— Сударь, — продолжала Олимпия, которой молчание офицера придало сразу и дерзости и самообладания, — вспомните одно: я была обручена с Баньером на всю жизнь, вы понимаете, что это значит? На всю жизнь, то есть вплоть до могилы, и люди ни на миг не вправе разлучить то, что соединил сам Бог. Именем Господа, который нас слышит, я заклинаю вас вновь соединить меня с мужем.
— Просите у меня, сударыня, чего угодно иного, но что до этого…
— Как? Да разве Баньер совершил преступление? Что, Баньер вне человеческого общества?
— Баньер, сударыня, дезертир.
— Ну, и что же с ними делают, с дезертирами?
— Ах, сударыня…
— Да говорите же, наконец…
— Нет, сударыня, нет!
— Ах! — закричала Олимпия в отчаянии, близком к исступлению. — Мой муж!

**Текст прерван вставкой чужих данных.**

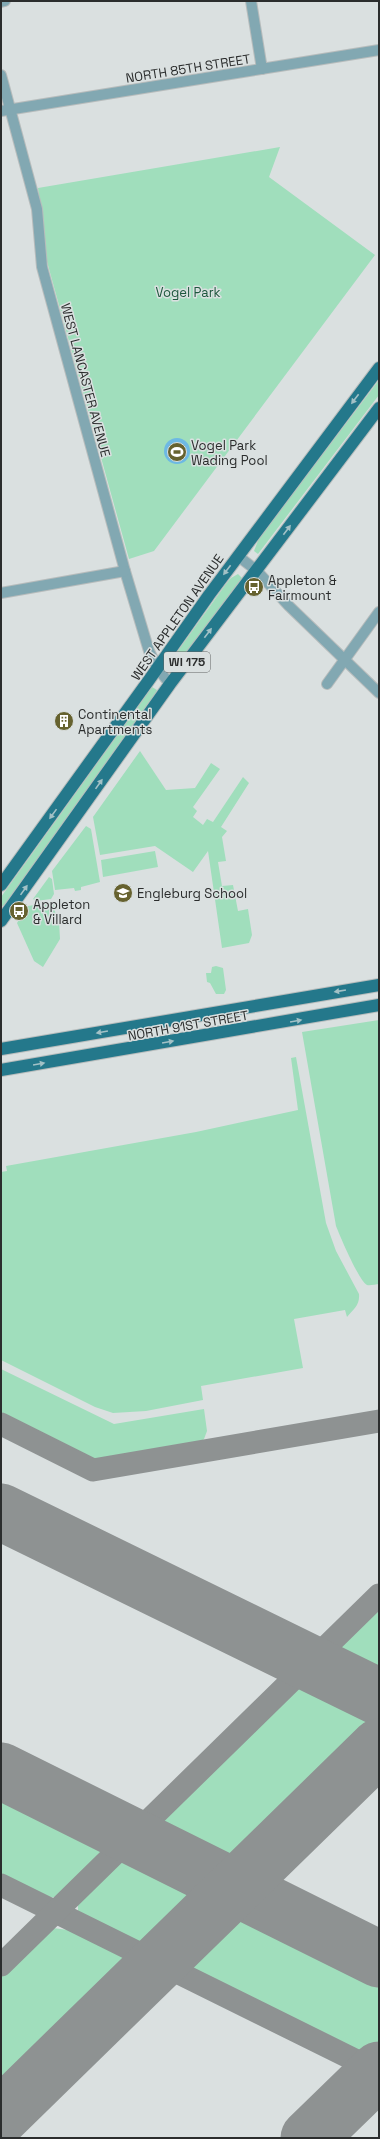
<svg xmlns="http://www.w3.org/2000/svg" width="380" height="2139" font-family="'Space Grotesk',sans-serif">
  <rect width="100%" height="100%" fill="#dae0e0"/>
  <g fill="#a0debc">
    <path d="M280 147 269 177 375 255 154 551 129 559 46 258 38 188Z"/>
    <path d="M379 380V395L258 554 254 551 259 538Z"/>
    <path d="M238 574 242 578 189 652 182 660 176 662 172 659 226 584 231 578Z"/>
    <path d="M152 687 157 690 155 697 8 902 1 907V897Z"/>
    <path d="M140 751 166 790 195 788 211 763 220 769 193 807 197 811 193 817 203 825 207 819 213 822 243 777 249 783 221 827 227 831 222 837 226 861 218 862 222 886 233 885 238 911 248 909 252 935 249 943 222 948 208 851 193 872 155 846 100 855 93 817Z"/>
    <path d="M86 826 91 829 100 882 81 887V890L75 891 74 888 55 890 52 871Z"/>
    <path d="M155 851 158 867 103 877 101 860Z"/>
    <path d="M49 877 52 879 54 894 51 899 36 901 33 899Z"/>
    <path d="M53 902 57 921H59L60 939 43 967 34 961 17 923 28 906Z"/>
    <path d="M216 966 223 968 226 990 224 994H216L210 983 207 982 206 973H211L212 967Z"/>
    <path d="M379 1020V1284C376 1284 370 1286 367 1285 359 1281 340 1236 336 1226L302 1032Z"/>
    <path d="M296 1057 326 1223 336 1251 359 1294C360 1305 354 1309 347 1317L345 1310 294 1319 303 1368 201 1386 203 1400 146 1411 113 1413 95 1407 1 1360V1172L7 1171 6 1166 196 1132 298 1110 291 1058Z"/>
    <path d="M1 1369 114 1424 204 1409 207 1431 204 1439 199 1443 180 1448 116 1459 95 1460 75 1453 1 1417Z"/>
    <path d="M379 1606V1682L342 1663 337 1658 338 1648Z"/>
    <path d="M312 1683 327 1688 375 1714V1727L371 1732 241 1859C219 1869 186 1847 166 1837L161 1830 160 1823 166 1815 292 1691 303 1685Z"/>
    <path d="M1 1787 104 1839 106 1850 103 1853 58 1896C39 1903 17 1885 1 1877Z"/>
    <path d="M142 1857 191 1882 199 1890 196 1903 155 1944 139 1945 84 1919 78 1913V1903L117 1861 127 1858Z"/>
    <path d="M234 1910 250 1911 379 1974V2050L373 2054 358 2053 186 1968 183 1959 185 1955 227 1914Z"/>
    <path d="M53 1928 68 1930 117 1953 124 1957 127 1967 119 1979 1 2095V1976L43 1935Z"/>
  </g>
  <circle fill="#6db9e3" cx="177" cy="451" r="13"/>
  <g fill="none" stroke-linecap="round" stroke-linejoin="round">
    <g stroke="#8e9292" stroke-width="23">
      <path d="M1 1424 93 1470 379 1421"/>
      <path d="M308 1663 379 1697"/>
      <path d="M1 1885 379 2072"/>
      <path d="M1 1965 379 1595"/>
    </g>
    <g stroke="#8e9292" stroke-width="57">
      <path d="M1 1512 379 1697"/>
      <path d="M1 1771 379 1959"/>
      <path d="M1 2116 379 1747"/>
      <path d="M309 2138 379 2070"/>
    </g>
    <defs>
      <g id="minor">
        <path d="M251 1 262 69"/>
        <path d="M1 2 5 1"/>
        <path d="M1 75 37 209 42 267 125 571 149 651 158 669 170 684"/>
        <path d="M1 111 379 50"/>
        <path d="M238 556 256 570 289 606 379 693"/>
        <path d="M1 593 125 571"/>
        <path d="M327 684 379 612"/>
      </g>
      <g id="major">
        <path d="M1 885 149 680 209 595 379 368"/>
        <path d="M1 921 170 684 379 408"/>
        <path d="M1 1049 379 985"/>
        <path d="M1 1070 379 1005"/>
      </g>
    </defs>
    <use href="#minor" stroke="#b7bcbc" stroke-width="12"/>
    <use href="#major" stroke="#b7bcbc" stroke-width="14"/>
    <use href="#minor" stroke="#82a8b2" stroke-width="10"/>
    <use href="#major" stroke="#24788b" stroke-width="12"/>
  </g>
  <defs><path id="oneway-solid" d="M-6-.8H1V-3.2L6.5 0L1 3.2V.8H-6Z"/></defs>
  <g fill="#a3c1c6">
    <use href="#oneway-solid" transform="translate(355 399) rotate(127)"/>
    <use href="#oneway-solid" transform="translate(287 530) rotate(-53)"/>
    <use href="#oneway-solid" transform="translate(227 570) rotate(127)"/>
    <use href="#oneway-solid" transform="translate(208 633) rotate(-53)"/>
    <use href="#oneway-solid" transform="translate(99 784) rotate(-55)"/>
    <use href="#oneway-solid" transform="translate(53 814) rotate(126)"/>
    <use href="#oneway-solid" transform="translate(24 890) rotate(-55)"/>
    <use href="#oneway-solid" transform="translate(340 991) rotate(171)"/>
    <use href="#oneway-solid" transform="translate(296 1021) rotate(-10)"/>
    <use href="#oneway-solid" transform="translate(102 1032) rotate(170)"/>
    <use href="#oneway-solid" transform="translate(168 1042) rotate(-10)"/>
    <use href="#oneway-solid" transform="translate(39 1064) rotate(-10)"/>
  </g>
  <defs>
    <symbol id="stadium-disc" viewBox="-11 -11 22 22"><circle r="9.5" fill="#66622f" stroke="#dae0e0"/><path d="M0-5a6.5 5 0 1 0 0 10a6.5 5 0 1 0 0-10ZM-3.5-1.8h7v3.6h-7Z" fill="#fff"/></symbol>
    <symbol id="bus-disc" viewBox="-11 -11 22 22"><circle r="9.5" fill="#66622f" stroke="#dae0e0"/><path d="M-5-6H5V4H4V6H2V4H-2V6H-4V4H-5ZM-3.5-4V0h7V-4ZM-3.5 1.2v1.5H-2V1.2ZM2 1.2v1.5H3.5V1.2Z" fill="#fff"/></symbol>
    <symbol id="building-disc" viewBox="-11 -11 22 22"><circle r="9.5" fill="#66622f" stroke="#dae0e0"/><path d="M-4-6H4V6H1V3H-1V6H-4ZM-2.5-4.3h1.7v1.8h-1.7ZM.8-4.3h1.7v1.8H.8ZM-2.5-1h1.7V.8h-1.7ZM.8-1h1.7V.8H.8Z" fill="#fff"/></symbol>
    <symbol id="school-disc" viewBox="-11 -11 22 22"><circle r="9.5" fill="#66622f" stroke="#dae0e0"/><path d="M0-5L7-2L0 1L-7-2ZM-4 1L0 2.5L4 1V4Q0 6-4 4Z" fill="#fff"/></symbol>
  </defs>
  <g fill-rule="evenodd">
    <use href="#stadium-disc" x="166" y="441" width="22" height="22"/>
    <use href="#bus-disc" x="243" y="576" width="22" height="22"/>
    <use href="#building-disc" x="53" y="710" width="22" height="22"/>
    <use href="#school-disc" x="112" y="882" width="22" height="22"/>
    <use href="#bus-disc" x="8" y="900" width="22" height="22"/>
  </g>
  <g text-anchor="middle" stroke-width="3" stroke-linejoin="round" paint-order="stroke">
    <rect fill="#dae0e0" stroke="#606363" stroke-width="1" x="164" y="652" width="46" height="20" rx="3"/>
    <g font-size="12" font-weight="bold" fill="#2b2d2d">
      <text x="187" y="666">WI 175</text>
    </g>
    <g font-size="13" fill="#2b2d2d" stroke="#dae0e0">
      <text transform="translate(188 68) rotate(-9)" y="5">NORTH 85TH STREET</text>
      <text transform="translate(86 380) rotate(75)" y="5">WEST LANCASTER AVENUE</text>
      <text transform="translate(177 617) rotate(-55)" y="5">WEST APPLETON AVENUE</text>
      <text transform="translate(188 1025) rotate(-10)" y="5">NORTH 91ST STREET</text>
    </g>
    <g font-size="13" fill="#1d573d" stroke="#dae0e0">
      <text x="188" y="297">Vogel Park</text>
    </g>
    <g font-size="13" fill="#2b2d2d" stroke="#dae0e0" text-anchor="start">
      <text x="191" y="450">Vogel Park<tspan x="191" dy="15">Wading Pool</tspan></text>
      <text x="268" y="585">Appleton &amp;<tspan x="268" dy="15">Fairmount</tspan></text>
      <text x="78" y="719">Continental<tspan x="78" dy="15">Apartments</tspan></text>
      <text x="137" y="898">Engleburg School</text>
      <text x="33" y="909">Appleton<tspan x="33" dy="15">&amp; Villard</tspan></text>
    </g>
  </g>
  <rect width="380" height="2139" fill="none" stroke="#2b2d2d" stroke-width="4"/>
</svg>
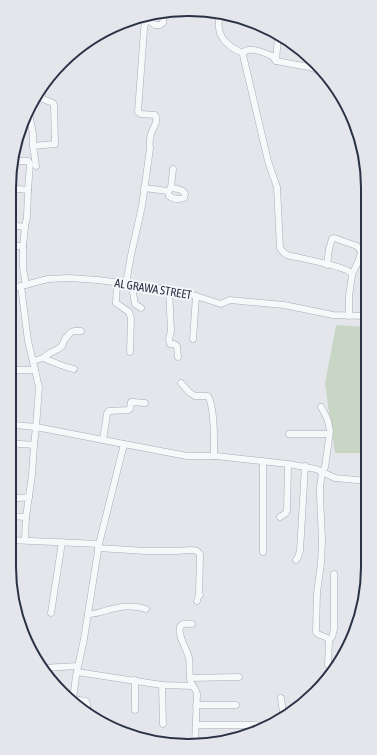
<svg xmlns="http://www.w3.org/2000/svg" width="377" height="755" viewBox="0 0 377 755" font-family="'Asap Condensed',sans-serif">
<rect width="100%" height="100%" fill="#e4e6ec"/>
<path fill="#c8d6c5" d="M336 325 367 327V453H335L325 384Z"/>
<g fill="none" stroke-linecap="round" stroke-linejoin="round">
<g stroke="#a9acb7" stroke-width="7">
<g id="minor">
<path d="M220 15C219 19 218 24 219 28 220 40 232 49 243 53"/>
<path d="M145 18 155 25H160L163 23 164 14"/>
<path d="M276 61 278 36"/>
<path d="M320 71 309 67 276 61 272 56C265 53 245 44 243 55L268 161 272 173 277 187 280 248 283 252 287 255C298 258 345 266 351 273 351 274 352 275 352 276L349 296V316"/>
<path d="M28 108 33 134V146"/>
<path d="M14 161H28L30 164 28 190 27 217 25 227 23 246V268L26 285"/>
<path d="M36 166 33 146 55 144 54 105 53 103 43 99 41 92"/>
<path d="M9 188 28 190"/>
<path d="M144 188 168 191 171 188 173 169"/>
<path d="M168 191 169 196C173 199 178 200 184 198L185 194 183 191 178 189 171 188"/>
<path d="M9 225 25 227"/>
<path d="M9 246H23"/>
<path d="M327 265 329 249 332 239 334 238 337 239 357 246 361 251C360 260 356 267 352 274"/>
<path d="M117 283 116 303 129 312 131 318 130 352"/>
<path d="M126 284 131 255 142 206 150 148C149 143 150 138 151 134 153 127 159 122 155 115L141 114 138 112 144 29 146 19"/>
<path d="M134 284 133 293 135 304 141 308"/>
<path d="M9 289 48 279 69 278 98 280 169 289 196 296 221 304 230 300 284 305 333 315 367 316"/>
<path d="M169 289 171 331 169 339 170 344H174L177 346 178 357"/>
<path d="M193 339 196 296"/>
<path d="M43 358C54 362 63 367 74 369"/>
<path d="M33 361 43 358 50 353 58 349 62 346 65 339 71 332 74 331H81"/>
<path d="M9 370H35"/>
<path d="M181 383 189 392 195 396H208C215 408 214 441 214 456"/>
<path d="M321 407 325 414 328 421 330 431 326 460 325 467 322 472 320 487V496L322 541 321 563 317 593 316 632C319 637 326 635 329 640L328 665 333 669"/>
<path d="M9 423 15 425 36 427 39 387 28 341 21 286"/>
<path d="M289 434H329"/>
<path d="M103 440 107 414 109 411 128 410 130 409 131 402H133L145 403"/>
<path d="M9 443 34 445"/>
<path d="M9 499 29 497"/>
<path d="M9 516 26 517"/>
<path d="M280 517 286 513 287 510 288 464"/>
<path d="M9 540 99 544"/>
<path d="M25 540 26 517 32 475 34 445 36 427 124 444"/>
<path d="M98 548 146 551H175L192 550 197 551 200 554V558L199 593 200 595 198 597 197 601"/>
<path d="M263 552V461"/>
<path d="M296 560 298 557 300 551 305 466"/>
<path d="M51 613 62 542"/>
<path d="M88 614C94 614 98 613 104 611 118 607 132 604 146 609"/>
<path d="M192 624C188 624 182 622 180 627 177 635 187 649 189 658 190 664 189 671 190 677 190 680 191 683 193 686"/>
<path d="M329 640 332 637 334 629V574"/>
<path d="M42 668 78 666"/>
<path d="M77 672 162 685 193 686 196 691 197 694 195 744"/>
<path d="M190 678 239 677"/>
<path d="M162 685 163 724"/>
<path d="M281 698 283 713 286 714"/>
<path d="M73 699 76 676 84 639 99 544 124 444 187 456H216L288 464 316 469 335 478 367 481"/>
<path d="M73 699 86 701 87 705V712"/>
<path d="M196 705H236"/>
<path d="M135 710V680"/>
<path d="M196 725H255L262 727"/>
<path d="M172 743 173 742H183"/>
</g>
</g>
<use href="#minor" stroke="#f7f8fa" stroke-width="6"/>
</g>
<g text-anchor="middle" stroke-width="4" stroke-linejoin="round" paint-order="stroke">
<g font-size="12" fill="#2b3245" stroke="#f4f6f9">
<text transform="translate(153 289) rotate(9)" y="4">AL GRAWA STREET</text>
</g>
</g>
<path d="M0 0H377V755H0ZM188 16H189A172 172 0 0 1 361 188V567A172 172 0 0 1 189 739H188A172 172 0 0 1 16 567V188A172 172 0 0 1 188 16Z" fill="#e4e6eb" fill-rule="evenodd"/>
<path fill="none" stroke="#2b3245" stroke-width="2" d="M188 16H189A172 172 0 0 1 361 188V567A172 172 0 0 1 189 739H188A172 172 0 0 1 16 567V188A172 172 0 0 1 188 16Z"/>
</svg>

Я хочу видеть моего мужа!
Офицер собрался вновь ответить отказом. Тогда Шанмеле приблизился к нему и сказал:
— Сударь, я знаю характер этой бедной женщины; вы ее доведете до отчаяния, а как только она потеряет власть над собой, которую обычно умеет сохранять, вы ужаснетесь ее неистовству. Разрешите ей то, о чем она просит.
Офицер взял Олимпию за руку и повел внутрь здания.
Они шли минуты две, проходили через залы, поднимались по лестницам, пока, наконец, не вышли на обширный двор, заполненный солдатами, очень озабоченными и чего-то ждущими.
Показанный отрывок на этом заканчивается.